Les travailleurs forestiers manifestent pour leur gagne-pain

Des centaines de travailleurs de l'industrie forestière du Nouveau-Brunswick ont manifesté aujourd'hui, à Saint-Jean pour presser le gouvernement fédéral de mettre un terme au conflit du bois d'oeuvre.

Plus de 300 travailleurs de l'industrie forestière de partout au Nouveau-Brunswick ont manifesté dans le moulin de l'entreprise JD Irving, à Saint-Jean. Leur message est simple, ils demandent au gouvernement de continuer de négocier avec les États-Unis pour arriver à une entente au sujet du bois d'oeuvre.

Après avoir imposé des droits compensatoires entre 3 % à 24 % en avril aux exportateurs canadiens de bois d’oeuvre, l’administration Trump pourrait décider cette semaine d'imposer des droits antidumping qui pourrait atteindre 10%. Des droits antidumping pourraient être imposés parce que les Américains accusent les entreprises canadiennes de vendre leur bois au rabais de l'autre côté de la frontière.

Jean Ringuette, un travailleur forestier présent à la manifestation croit qu'il serait mieux de trouver de nouveaux marchés au lieu de se battre contre l'administration Trump :« Donald Trump est en train de sécuriser son produit dans son pays probablement, le Canada devrait peut-être prendre l’idée de vendre son bois ailleurs qu’aux États-Unis parce que Trums ne changera pas d’idée ».

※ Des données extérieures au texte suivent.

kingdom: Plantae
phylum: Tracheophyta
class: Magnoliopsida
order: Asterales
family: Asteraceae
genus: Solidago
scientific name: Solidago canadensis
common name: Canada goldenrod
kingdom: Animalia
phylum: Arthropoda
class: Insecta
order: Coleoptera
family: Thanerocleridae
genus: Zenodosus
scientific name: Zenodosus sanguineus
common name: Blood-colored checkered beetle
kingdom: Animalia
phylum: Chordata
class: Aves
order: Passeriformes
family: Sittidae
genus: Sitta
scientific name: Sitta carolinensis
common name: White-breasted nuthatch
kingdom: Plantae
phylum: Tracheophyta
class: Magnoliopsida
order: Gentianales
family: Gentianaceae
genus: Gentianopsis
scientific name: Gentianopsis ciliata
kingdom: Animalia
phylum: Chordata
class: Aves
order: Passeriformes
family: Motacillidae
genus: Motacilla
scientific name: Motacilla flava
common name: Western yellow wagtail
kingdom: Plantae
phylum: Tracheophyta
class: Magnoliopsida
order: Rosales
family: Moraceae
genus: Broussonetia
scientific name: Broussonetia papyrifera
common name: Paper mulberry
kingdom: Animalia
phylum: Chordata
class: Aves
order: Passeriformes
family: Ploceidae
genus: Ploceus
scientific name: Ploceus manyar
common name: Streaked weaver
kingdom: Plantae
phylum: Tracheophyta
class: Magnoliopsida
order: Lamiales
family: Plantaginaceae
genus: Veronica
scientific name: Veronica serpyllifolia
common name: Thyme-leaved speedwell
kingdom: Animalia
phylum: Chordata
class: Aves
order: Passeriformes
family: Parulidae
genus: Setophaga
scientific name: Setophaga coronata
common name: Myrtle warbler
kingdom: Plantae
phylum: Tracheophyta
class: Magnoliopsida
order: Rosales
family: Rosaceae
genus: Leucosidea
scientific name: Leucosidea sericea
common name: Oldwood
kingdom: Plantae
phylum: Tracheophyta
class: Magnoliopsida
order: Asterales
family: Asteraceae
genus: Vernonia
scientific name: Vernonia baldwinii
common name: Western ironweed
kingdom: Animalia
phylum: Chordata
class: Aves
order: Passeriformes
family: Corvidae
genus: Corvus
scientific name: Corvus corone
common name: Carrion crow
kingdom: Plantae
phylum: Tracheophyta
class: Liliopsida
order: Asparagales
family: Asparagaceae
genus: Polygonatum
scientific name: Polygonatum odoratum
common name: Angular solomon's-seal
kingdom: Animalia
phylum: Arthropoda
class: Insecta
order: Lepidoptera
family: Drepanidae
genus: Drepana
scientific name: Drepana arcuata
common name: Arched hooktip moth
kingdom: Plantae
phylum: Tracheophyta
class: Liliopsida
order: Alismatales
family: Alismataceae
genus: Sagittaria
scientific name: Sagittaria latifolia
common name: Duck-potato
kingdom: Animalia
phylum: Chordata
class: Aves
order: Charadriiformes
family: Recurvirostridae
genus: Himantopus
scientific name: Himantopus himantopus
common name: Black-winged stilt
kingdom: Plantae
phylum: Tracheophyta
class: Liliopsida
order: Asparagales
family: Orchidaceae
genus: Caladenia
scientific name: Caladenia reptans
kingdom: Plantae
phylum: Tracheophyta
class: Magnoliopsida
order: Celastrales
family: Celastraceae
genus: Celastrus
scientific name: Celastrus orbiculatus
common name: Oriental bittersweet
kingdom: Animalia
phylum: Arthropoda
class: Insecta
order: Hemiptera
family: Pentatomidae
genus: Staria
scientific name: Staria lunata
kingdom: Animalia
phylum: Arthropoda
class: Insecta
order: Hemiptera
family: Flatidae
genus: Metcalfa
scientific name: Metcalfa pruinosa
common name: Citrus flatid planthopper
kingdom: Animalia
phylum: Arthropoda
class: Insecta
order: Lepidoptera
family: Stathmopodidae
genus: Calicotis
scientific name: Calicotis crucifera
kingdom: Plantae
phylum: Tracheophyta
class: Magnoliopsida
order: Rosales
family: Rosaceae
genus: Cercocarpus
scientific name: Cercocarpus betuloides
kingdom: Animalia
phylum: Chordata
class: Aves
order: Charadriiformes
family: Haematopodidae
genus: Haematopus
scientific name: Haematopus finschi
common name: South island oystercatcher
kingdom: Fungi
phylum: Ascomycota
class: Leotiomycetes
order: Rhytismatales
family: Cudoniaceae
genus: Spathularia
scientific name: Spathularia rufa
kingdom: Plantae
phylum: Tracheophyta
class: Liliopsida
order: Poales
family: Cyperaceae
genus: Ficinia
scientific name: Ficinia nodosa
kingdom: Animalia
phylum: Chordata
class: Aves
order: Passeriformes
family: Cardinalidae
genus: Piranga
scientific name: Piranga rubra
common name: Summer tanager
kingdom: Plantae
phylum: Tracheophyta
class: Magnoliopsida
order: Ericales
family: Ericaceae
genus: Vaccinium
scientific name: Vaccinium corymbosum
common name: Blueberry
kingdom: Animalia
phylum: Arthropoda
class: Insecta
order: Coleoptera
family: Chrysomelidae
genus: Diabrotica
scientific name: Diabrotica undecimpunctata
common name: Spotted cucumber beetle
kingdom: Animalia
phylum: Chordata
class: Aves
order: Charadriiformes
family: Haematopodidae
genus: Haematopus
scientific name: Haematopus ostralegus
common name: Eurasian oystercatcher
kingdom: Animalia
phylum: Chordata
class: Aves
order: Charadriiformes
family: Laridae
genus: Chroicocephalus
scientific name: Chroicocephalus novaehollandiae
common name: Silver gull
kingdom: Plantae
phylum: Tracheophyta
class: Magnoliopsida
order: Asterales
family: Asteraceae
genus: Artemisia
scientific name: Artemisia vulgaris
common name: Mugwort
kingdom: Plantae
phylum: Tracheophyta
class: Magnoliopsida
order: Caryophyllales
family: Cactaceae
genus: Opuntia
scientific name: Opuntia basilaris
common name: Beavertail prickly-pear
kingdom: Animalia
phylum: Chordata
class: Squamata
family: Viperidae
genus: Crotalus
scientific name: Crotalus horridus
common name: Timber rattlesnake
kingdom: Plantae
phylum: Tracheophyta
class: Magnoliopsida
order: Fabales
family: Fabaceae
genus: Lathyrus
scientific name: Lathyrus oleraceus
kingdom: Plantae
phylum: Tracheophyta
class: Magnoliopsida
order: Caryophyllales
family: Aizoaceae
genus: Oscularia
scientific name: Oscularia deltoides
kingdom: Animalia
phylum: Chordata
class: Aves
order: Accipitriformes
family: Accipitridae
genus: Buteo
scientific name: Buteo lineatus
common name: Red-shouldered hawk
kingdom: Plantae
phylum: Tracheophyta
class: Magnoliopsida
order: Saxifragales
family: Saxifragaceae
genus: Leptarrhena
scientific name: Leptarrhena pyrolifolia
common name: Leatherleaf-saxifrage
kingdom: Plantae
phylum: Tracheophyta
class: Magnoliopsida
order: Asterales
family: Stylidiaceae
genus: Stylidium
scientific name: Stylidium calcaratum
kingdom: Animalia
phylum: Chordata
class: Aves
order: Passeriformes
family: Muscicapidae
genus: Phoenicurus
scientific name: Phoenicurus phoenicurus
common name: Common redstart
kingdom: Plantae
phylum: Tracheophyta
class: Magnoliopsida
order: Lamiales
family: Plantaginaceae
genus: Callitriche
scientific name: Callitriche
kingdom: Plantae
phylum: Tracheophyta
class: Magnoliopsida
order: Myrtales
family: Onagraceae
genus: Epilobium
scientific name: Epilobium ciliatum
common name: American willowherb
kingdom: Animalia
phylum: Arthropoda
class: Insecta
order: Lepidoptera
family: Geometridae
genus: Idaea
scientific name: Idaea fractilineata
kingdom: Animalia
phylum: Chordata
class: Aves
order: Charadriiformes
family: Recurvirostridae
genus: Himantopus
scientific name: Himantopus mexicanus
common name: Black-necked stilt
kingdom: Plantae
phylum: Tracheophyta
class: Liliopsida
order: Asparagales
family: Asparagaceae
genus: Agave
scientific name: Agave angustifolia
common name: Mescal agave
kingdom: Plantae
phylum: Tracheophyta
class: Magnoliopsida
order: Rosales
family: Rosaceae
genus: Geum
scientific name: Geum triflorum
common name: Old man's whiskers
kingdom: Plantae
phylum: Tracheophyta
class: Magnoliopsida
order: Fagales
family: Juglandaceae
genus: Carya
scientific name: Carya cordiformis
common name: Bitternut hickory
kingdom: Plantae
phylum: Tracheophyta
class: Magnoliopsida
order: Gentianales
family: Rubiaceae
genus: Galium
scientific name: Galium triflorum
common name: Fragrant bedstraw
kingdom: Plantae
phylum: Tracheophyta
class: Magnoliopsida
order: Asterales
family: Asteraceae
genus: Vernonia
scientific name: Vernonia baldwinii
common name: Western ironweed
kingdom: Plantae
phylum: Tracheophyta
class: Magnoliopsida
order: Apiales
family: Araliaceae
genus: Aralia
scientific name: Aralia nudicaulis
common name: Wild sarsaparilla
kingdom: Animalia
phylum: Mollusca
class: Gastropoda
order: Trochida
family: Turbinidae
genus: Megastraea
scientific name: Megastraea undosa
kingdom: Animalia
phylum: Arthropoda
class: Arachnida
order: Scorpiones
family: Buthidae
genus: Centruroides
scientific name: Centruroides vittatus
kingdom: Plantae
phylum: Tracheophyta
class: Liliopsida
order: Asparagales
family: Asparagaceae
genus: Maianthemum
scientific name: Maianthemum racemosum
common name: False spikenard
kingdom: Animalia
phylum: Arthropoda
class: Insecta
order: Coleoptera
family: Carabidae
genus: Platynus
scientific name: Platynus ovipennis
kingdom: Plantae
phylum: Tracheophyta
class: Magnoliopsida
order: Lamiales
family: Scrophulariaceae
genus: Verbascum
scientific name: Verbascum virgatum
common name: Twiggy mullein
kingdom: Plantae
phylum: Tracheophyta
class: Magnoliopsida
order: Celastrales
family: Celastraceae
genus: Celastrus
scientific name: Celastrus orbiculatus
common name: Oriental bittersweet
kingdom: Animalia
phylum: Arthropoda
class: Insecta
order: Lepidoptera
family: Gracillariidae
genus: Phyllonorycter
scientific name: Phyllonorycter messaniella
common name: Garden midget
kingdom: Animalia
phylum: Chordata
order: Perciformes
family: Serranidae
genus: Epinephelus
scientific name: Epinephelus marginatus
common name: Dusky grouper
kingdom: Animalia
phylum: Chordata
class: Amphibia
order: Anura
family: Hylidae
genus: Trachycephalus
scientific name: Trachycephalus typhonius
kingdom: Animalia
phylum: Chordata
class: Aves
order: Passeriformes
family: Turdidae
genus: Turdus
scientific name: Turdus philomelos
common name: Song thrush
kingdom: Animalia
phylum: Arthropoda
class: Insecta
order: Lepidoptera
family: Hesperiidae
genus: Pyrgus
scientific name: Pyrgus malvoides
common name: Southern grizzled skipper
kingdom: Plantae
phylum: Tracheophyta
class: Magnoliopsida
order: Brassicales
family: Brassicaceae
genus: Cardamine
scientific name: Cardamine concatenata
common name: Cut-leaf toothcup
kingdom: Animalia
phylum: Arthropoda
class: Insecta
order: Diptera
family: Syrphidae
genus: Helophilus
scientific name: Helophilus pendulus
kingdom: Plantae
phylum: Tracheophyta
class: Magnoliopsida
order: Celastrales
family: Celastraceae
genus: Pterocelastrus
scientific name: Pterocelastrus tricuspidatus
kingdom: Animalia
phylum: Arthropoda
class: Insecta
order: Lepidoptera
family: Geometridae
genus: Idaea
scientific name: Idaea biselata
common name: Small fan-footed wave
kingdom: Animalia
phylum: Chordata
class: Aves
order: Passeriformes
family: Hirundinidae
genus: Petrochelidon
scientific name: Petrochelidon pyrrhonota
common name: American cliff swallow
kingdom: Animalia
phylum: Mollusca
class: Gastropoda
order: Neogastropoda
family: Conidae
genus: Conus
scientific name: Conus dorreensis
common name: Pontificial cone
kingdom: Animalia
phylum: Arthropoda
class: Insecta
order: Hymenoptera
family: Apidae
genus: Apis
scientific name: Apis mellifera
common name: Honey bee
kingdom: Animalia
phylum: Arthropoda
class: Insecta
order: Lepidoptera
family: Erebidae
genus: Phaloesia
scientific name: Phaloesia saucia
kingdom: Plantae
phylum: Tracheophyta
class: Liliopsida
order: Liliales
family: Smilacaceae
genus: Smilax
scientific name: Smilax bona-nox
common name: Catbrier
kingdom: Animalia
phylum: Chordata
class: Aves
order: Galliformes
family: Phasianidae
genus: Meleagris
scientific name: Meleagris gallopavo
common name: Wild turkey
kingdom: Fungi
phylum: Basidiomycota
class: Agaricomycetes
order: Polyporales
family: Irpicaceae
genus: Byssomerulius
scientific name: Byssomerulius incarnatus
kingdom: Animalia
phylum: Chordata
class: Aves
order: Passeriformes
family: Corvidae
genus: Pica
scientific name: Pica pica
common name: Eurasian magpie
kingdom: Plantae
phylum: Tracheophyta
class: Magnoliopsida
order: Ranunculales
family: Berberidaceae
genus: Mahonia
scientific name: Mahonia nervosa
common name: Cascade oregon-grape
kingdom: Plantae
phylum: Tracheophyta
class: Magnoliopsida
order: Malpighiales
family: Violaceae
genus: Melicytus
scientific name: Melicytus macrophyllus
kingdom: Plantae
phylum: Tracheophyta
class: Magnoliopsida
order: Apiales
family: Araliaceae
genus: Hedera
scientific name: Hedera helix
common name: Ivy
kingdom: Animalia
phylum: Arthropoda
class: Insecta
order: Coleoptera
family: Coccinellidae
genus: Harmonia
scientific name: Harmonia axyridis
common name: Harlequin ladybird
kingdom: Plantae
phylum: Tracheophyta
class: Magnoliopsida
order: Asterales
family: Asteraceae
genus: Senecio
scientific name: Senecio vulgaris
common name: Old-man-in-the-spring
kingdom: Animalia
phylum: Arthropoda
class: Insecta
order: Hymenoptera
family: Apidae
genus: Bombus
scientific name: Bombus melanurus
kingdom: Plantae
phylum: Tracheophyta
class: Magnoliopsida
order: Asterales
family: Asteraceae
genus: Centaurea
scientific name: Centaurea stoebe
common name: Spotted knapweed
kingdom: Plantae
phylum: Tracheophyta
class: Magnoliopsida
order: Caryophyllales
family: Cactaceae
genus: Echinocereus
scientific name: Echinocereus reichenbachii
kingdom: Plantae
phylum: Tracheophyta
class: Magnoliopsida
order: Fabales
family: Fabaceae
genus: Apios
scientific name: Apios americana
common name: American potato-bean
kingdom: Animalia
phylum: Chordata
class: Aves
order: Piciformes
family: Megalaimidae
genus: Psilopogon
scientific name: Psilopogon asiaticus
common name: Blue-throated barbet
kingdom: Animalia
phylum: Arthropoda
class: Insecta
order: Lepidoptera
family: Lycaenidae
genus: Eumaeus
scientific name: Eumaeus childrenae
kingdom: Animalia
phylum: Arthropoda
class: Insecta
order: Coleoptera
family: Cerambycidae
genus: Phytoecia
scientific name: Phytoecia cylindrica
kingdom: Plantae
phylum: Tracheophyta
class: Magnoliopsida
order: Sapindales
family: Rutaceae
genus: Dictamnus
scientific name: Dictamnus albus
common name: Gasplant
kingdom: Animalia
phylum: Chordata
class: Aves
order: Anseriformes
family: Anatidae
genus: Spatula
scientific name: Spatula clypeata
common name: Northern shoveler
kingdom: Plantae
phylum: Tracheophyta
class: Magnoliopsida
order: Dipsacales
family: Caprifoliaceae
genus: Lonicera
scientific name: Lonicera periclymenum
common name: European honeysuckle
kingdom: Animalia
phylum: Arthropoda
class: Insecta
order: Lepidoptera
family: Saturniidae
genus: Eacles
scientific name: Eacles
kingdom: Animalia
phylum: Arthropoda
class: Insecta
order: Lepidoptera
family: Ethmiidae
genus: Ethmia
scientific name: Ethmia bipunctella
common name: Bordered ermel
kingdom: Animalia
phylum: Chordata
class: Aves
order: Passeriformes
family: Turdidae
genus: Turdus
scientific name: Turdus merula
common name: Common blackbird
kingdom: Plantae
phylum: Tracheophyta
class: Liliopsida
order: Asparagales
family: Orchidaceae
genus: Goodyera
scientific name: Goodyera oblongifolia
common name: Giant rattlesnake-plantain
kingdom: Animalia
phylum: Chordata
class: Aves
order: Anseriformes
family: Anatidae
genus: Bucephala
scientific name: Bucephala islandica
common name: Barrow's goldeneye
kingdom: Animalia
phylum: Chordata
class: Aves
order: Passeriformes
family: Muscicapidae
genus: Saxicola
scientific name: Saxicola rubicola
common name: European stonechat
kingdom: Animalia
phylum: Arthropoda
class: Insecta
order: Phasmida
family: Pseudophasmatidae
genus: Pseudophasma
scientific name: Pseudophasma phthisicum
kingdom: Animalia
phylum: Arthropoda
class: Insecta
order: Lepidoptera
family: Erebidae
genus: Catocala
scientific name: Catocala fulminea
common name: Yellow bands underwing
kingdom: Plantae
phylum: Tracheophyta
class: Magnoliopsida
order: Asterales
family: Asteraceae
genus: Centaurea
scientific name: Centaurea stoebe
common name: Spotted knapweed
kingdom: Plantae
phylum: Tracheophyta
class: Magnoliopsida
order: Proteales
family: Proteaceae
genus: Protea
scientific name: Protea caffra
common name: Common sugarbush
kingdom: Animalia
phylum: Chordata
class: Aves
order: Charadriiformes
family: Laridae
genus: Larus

Jim Irving présent au rassemblement

Les membres du syndicat Unifor ont reçu un appui inattendu de la part du coprésident directeur général de JDI, Jim Irving qui tenait à participer à cette journée de manifestation. Monsieur Irving dit que c'est une bataille pour l'industrie en entier. Même si la compagnie J. D. Irving, l’un des plus gros producteurs néo-brunswickois, s’est vu imposer des droits de 3,02 % dans la décision préliminaire des États-Unis, Jim Irving dit que c'est trop.

L'industrie forestière crée 202 000 emplois directs dans 650 collectivités partout au Canada, dont près de 20 000 dans les provinces de l'Atlantique.